Sunday, October 5, 2008

That's "Religulous," Bill

After dinner out on Friday evening, the boys and I went to see Bill Maher's Religulous, at the only theater in Knoxville showing the film. It was, as you might expect, inflammatory and unscrupulous, sparing no one, but funny as hell, and at times even approaching kernels of (if you'll excuse the term) miraculous truth. Maher has made his documentary in the same way that Ben Stein made his, in the same way that Michael Moore makes his. He picks those individuals who personify the extremes (truckers in a Baptist chapel in Raleigh and a anti-Zionist Jewish rabbi who was at Iranian president Ahmadinejad's recent "there was no Holocaust" symposium, for example) and uses them to justify his position that religion is, on the whole, a dangerous and idiotic mass hysteria.

Instead of going into a rant on the many points on which I disagreed with Maher (there are certainly many - not all Muslims are violent extremists, for one, Christians and Jews are not required to believe that a man named Jonah literally lived inside of a whale/big fish for three days, and fairy tales speak to the human condition just as validly as do religious parables), I will point out his one major and manifestly brilliant truth, and his one major and manifestly impressive fault. A man's greatest virtue is also his greatest vice, as they say.
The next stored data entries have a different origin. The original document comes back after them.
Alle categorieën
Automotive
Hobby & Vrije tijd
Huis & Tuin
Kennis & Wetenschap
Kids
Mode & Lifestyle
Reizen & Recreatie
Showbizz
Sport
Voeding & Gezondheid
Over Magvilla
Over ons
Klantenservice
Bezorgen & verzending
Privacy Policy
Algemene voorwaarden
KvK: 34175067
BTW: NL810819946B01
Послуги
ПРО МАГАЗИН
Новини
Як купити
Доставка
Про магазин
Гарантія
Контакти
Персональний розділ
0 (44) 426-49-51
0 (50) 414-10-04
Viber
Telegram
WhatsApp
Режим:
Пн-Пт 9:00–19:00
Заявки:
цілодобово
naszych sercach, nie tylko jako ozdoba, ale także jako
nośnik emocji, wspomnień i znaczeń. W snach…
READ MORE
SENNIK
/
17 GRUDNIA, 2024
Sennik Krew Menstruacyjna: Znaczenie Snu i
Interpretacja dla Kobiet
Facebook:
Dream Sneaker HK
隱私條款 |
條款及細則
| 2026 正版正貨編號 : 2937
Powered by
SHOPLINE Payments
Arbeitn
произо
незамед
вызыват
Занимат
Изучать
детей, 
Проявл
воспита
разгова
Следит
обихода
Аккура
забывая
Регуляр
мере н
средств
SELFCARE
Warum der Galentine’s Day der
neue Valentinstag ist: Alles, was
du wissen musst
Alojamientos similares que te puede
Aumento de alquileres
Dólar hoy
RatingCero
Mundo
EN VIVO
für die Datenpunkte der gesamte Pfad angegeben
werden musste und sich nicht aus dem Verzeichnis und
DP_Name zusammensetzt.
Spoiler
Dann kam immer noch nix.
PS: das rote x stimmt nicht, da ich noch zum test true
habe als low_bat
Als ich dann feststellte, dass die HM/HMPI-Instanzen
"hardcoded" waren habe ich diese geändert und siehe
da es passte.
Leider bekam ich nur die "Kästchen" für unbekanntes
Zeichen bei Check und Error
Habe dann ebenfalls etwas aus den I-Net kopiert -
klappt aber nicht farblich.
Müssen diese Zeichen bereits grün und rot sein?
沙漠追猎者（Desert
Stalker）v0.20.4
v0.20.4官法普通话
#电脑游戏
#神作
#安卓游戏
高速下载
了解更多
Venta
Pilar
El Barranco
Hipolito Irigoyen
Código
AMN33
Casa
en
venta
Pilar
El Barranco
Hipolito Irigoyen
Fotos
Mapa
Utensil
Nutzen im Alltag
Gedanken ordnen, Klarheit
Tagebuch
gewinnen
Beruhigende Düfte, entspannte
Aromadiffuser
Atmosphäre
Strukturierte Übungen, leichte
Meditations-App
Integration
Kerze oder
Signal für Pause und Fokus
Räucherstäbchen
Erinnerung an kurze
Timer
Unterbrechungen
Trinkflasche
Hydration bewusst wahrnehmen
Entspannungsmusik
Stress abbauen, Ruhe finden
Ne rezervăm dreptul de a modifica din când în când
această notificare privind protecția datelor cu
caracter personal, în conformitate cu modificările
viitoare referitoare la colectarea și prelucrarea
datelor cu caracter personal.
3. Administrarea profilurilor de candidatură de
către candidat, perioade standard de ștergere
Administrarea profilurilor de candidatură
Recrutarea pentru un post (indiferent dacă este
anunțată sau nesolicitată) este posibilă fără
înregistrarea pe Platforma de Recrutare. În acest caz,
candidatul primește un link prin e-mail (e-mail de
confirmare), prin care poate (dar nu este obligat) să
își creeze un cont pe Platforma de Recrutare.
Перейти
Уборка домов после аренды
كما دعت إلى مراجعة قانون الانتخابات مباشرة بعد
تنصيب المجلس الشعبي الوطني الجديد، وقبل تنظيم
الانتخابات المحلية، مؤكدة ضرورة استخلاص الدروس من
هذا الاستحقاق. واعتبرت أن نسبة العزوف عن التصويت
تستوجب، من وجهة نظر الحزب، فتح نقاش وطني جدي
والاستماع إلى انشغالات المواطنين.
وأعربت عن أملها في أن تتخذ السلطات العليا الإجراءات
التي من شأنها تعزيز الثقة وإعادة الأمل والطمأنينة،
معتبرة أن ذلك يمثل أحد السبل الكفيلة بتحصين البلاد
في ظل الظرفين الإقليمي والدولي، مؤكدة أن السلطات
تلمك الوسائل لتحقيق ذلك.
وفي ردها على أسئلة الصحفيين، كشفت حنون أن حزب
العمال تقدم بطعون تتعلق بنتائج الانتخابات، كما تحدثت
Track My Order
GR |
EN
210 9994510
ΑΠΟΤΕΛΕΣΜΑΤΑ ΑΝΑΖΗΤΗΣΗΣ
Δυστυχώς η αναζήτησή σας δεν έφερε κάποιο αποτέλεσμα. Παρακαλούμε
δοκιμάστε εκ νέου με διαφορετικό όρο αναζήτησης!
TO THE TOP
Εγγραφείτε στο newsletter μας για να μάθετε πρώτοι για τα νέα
Five minutes from the end of the film, Maher quotes (and this is from memory, so I apologize that it is paraphrased):
There is only one reasonable standpoint. It is not the arrogant certainty of religion, but doubt. Doubt is inherently humble.
This is an amazing gem of genius. He's right, and he's more right that he is probably even aware. All religions, whether we acknowledge it or recognize it or not, teach that God - the ultimate Truth - is also ultimately unknowable (and so he does misspeak when he calls it the "arrogant certainty of religion;" what he means is the "arrogant certainty" of anyone who believes they're right and everyone else is wrong). No one has faith so strong that they do not have doubt, for doubt is a part of our innate human nature. It is part of what makes us human. We are, and must always be, searching, learning, seeking, asking. We never know all there is to know, nor can we, for we are human. Doubt is not a sin, as perhaps many misinformed people would have us believe. Doubt is indeed inherently humble, because it is the explicit and implicit acknowledgement that we don't know all the answers, and this makes it virtuous.

Continuing, however, Maher then authoritatively tells his audience to grow up and "give up" religion before we destroy each other and ourselves. His doubt - that virtue which, for one brief, shining and glorious moment, he understood to mean that he didn't understand - had transformed into an ugly arrogance, the very kind he was defaming. When doubt is preached as the alternative to faith, it has become, not a virtue, but a false idol. His doubt, in his mind, had become worthy of praise. He spent the remaining five minutes of the movie showing file footage of war and people in "religious" hysteria, claiming that all evils had been wrought on the world by religion, and by supposition claiming that his anti-religious doubt was therefore the cure for the world's ills. From that one brief but beautiful truth, he descends into the pride against which he rallied, and that is his one major flaw.

In the end, the movie will make you angry, unless you agree with Maher completely. That's fine. It has served its purpose if it makes you question and think and want to do something about it. But if you approach the film with the wrong mindset, you are destined to only become angry, and have nothing good or productive come from it. It is only his pride which offends our own. Learn from it if you will; "whoever has ears to hear, let him listen."


  1. Your words impress me greatly. I admit to getting angry at this movie due to my own personal pride, despite agreeing with several things the Bill says (disagreeing with much more). I suppose the movie angered me the most because it wouldn't show any logical believers and only the extremists. When it would show people with something worth saying, or something that endorsed peace in a religion, the editors would mix the images with something hateful, as if to twist the minds of the audience. It upset me that I do not have the chance to sit down with Bill and express the views of a logical Christian believer. Although I have some DOUBT of religion I still find it has much to offer.
    Your words claimed me, the words of a rational person who still apparently has the proper concept of faith. So thank you.

  2. Brian - thank you for the thoughtful comment. I agree that the movie's editing had a definite "goal" in mind, as did Ben Stein's movie when he tried to imply belief in Darwin's theory of evolution led to the Holocaust. That is the nature of these inflammatory "documentaries," to be sure. But if reasonable people like you can take these things for what they're worth and learn from them, then maybe someone in the world is on the right track!